I had a friend as a tween/teen whose stepmom went overboard with the sleepover rules. There was to be no loud talking or giggling, no scary movies, no crank phone calls, no junk food after 9 p.m. and we were to be in bed by 11 p.m.
Needless to say, it was really hard to have any amount of fun at her house, so we didn’t have very many sleepovers there.
Instead, most of our sleepovers happened at our friend Jenelle’s house. She had a finished basement and her parents couldn’t really hear us, so they were more lenient with the rules – basically don’t call over boys and don’t break anything – which made sleepovers that much more fun.
Sleepovers are common happenings for tweens, and parents need to find a solid balance of rules so that the kids have fun but also their home is being respected.
If you go too lax, you could end up with a make-out party in your backyard.

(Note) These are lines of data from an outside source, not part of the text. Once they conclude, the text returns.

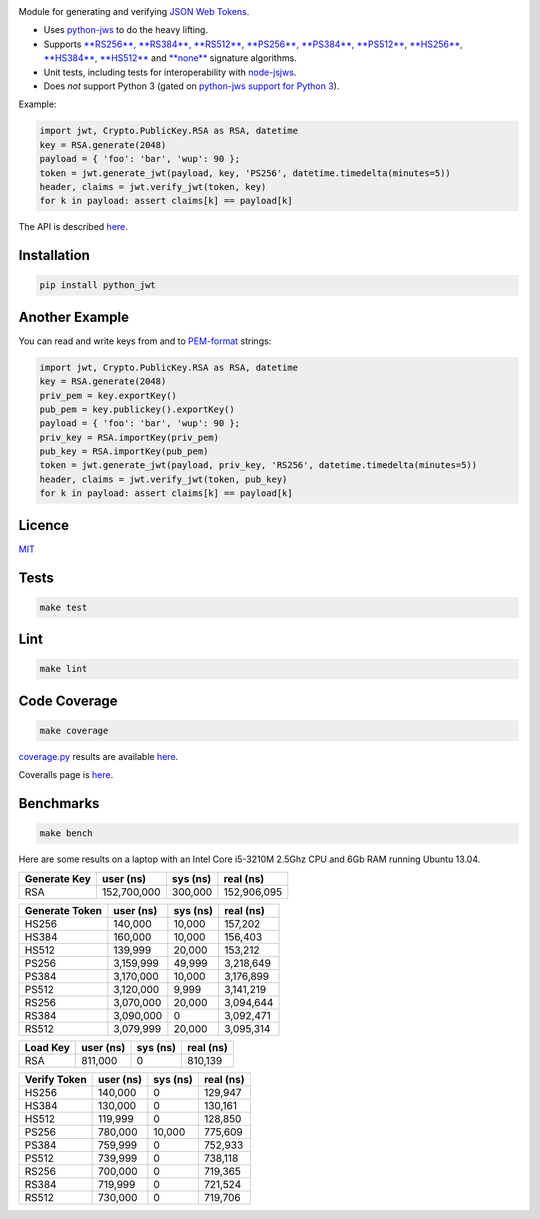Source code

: \ |Build Status| |Coverage Status| |PyPI version|

Module for generating and verifying `JSON Web
Tokens <http://self-issued.info/docs/draft-ietf-oauth-json-web-token.html>`__.

-  Uses `python-jws <https://github.com/brianloveswords/python-jws>`__
   to do the heavy lifting.
-  Supports `**RS256**, **RS384**,
   **RS512** <http://tools.ietf.org/html/draft-ietf-jose-json-web-algorithms-14#section-3.3>`__,
   `**PS256**, **PS384**,
   **PS512** <http://tools.ietf.org/html/draft-ietf-jose-json-web-algorithms-14#section-3.5>`__,
   `**HS256**, **HS384**,
   **HS512** <http://tools.ietf.org/html/draft-ietf-jose-json-web-algorithms-14#section-3.2>`__
   and
   `**none** <http://tools.ietf.org/html/draft-ietf-jose-json-web-algorithms-14#section-3.6>`__
   signature algorithms.
-  Unit tests, including tests for interoperability with
   `node-jsjws <https://github.com/davedoesdev/node-jsjws>`__.
-  Does *not* support Python 3 (gated on `python-jws support for Python
   3 <https://github.com/brianloveswords/python-jws/issues/14>`__).

Example:

.. code:: python

    import jwt, Crypto.PublicKey.RSA as RSA, datetime
    key = RSA.generate(2048)
    payload = { 'foo': 'bar', 'wup': 90 };
    token = jwt.generate_jwt(payload, key, 'PS256', datetime.timedelta(minutes=5))
    header, claims = jwt.verify_jwt(token, key)
    for k in payload: assert claims[k] == payload[k]

The API is described
`here <http://githubraw.herokuapp.com/davedoesdev/python-jwt/master/docs/_build/html/index.html>`__.

Installation
------------

.. code:: shell

    pip install python_jwt

Another Example
---------------

You can read and write keys from and to
`PEM-format <http://www.openssl.org/docs/crypto/pem.html>`__ strings:

.. code:: python

    import jwt, Crypto.PublicKey.RSA as RSA, datetime
    key = RSA.generate(2048)
    priv_pem = key.exportKey()
    pub_pem = key.publickey().exportKey()
    payload = { 'foo': 'bar', 'wup': 90 };
    priv_key = RSA.importKey(priv_pem)
    pub_key = RSA.importKey(pub_pem)
    token = jwt.generate_jwt(payload, priv_key, 'RS256', datetime.timedelta(minutes=5))
    header, claims = jwt.verify_jwt(token, pub_key)
    for k in payload: assert claims[k] == payload[k]

Licence
-------

`MIT <https://raw.github.com/davedoesdev/python-jwt/master/LICENCE>`__

Tests
-----

.. code:: shell

    make test

Lint
----

.. code:: shell

    make lint

Code Coverage
-------------

.. code:: shell

    make coverage

`coverage.py <http://nedbatchelder.com/code/coverage/>`__ results are
available
`here <http://githubraw.herokuapp.com/davedoesdev/python-jwt/master/coverage/html/index.html>`__.

Coveralls page is
`here <https://coveralls.io/r/davedoesdev/python-jwt>`__.

Benchmarks
----------

.. code:: shell

    make bench

Here are some results on a laptop with an Intel Core i5-3210M 2.5Ghz CPU
and 6Gb RAM running Ubuntu 13.04.

+----------------+---------------+------------+---------------+
| Generate Key   | user (ns)     | sys (ns)   | real (ns)     |
+================+===============+============+===============+
| RSA            | 152,700,000   | 300,000    | 152,906,095   |
+----------------+---------------+------------+---------------+

+------------------+-------------+------------+-------------+
| Generate Token   | user (ns)   | sys (ns)   | real (ns)   |
+==================+=============+============+=============+
| HS256            | 140,000     | 10,000     | 157,202     |
+------------------+-------------+------------+-------------+
| HS384            | 160,000     | 10,000     | 156,403     |
+------------------+-------------+------------+-------------+
| HS512            | 139,999     | 20,000     | 153,212     |
+------------------+-------------+------------+-------------+
| PS256            | 3,159,999   | 49,999     | 3,218,649   |
+------------------+-------------+------------+-------------+
| PS384            | 3,170,000   | 10,000     | 3,176,899   |
+------------------+-------------+------------+-------------+
| PS512            | 3,120,000   | 9,999      | 3,141,219   |
+------------------+-------------+------------+-------------+
| RS256            | 3,070,000   | 20,000     | 3,094,644   |
+------------------+-------------+------------+-------------+
| RS384            | 3,090,000   | 0          | 3,092,471   |
+------------------+-------------+------------+-------------+
| RS512            | 3,079,999   | 20,000     | 3,095,314   |
+------------------+-------------+------------+-------------+

+------------+-------------+------------+-------------+
| Load Key   | user (ns)   | sys (ns)   | real (ns)   |
+============+=============+============+=============+
| RSA        | 811,000     | 0          | 810,139     |
+------------+-------------+------------+-------------+

+----------------+-------------+------------+-------------+
| Verify Token   | user (ns)   | sys (ns)   | real (ns)   |
+================+=============+============+=============+
| HS256          | 140,000     | 0          | 129,947     |
+----------------+-------------+------------+-------------+
| HS384          | 130,000     | 0          | 130,161     |
+----------------+-------------+------------+-------------+
| HS512          | 119,999     | 0          | 128,850     |
+----------------+-------------+------------+-------------+
| PS256          | 780,000     | 10,000     | 775,609     |
+----------------+-------------+------------+-------------+
| PS384          | 759,999     | 0          | 752,933     |
+----------------+-------------+------------+-------------+
| PS512          | 739,999     | 0          | 738,118     |
+----------------+-------------+------------+-------------+
| RS256          | 700,000     | 0          | 719,365     |
+----------------+-------------+------------+-------------+
| RS384          | 719,999     | 0          | 721,524     |
+----------------+-------------+------------+-------------+
| RS512          | 730,000     | 0          | 719,706     |
+----------------+-------------+------------+-------------+

.. |Build Status| image:: https://travis-ci.org/davedoesdev/python-jwt.png
   :target: https://travis-ci.org/davedoesdev/python-jwt
.. |Coverage Status| image:: https://coveralls.io/repos/davedoesdev/python-jwt/badge.png?branch=master
   :target: https://coveralls.io/r/davedoesdev/python-jwt?branch=master
.. |PyPI version| image:: https://badge.fury.io/py/python_jwt.png
   :target: http://badge.fury.io/py/python_jwt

Go overboard, and your kid won’t have very many sleepovers.
The contract, which she does seem to make her kid’s friends sign, is kind of odd from the very beginning. It starts off with no touching or tickling. OK, fine – but the punishment is immediate physical separation, which seems a bit excessive for tickling.
The second rule is no nudity in front of others – duh. Why do you need to put it in writing and make it weird? No 10-year-old is getting naked at a slumber party.
Three: Disruptions including “excess volume of voice or electronics will result in suspension of privileges.” Firstly, what does “excess” mean? It’s relative to the person. Secondly, have you been to a slumber party? Laughing is par for the course.
And finally: Complaining will not be tolerated. OK, this is valid. I wouldn’t want to have a kid yapping at me all night about how mom makes dinner or whatnot. But she followed it up with, “This means, you wait to have my attention and acknowledgement before you start speaking to me” – which again, seems like something you shouldn’t have to put in writing.
She then ends the contract stating that if a child doesn’t follow these rules, future playdates or sleepovers might not occur again.
Personally, I find this contract a little overkill. Most of what she outlines is common sense for most kids – and it’s both weird and unnecessary to make a kid sign off on it.
And I’m clearly not alone. The contract has gotten mixed reviews from parents, with some saying it’s her right to enforce rules, which it is, and others saying it’s ridiculous, which it is.
Some event pointed out that she could affect her kid’s friendships with this nonsense. And she very well could because honestly, I don’t think I’d let my kid stay over if they had to sign something like this – would you?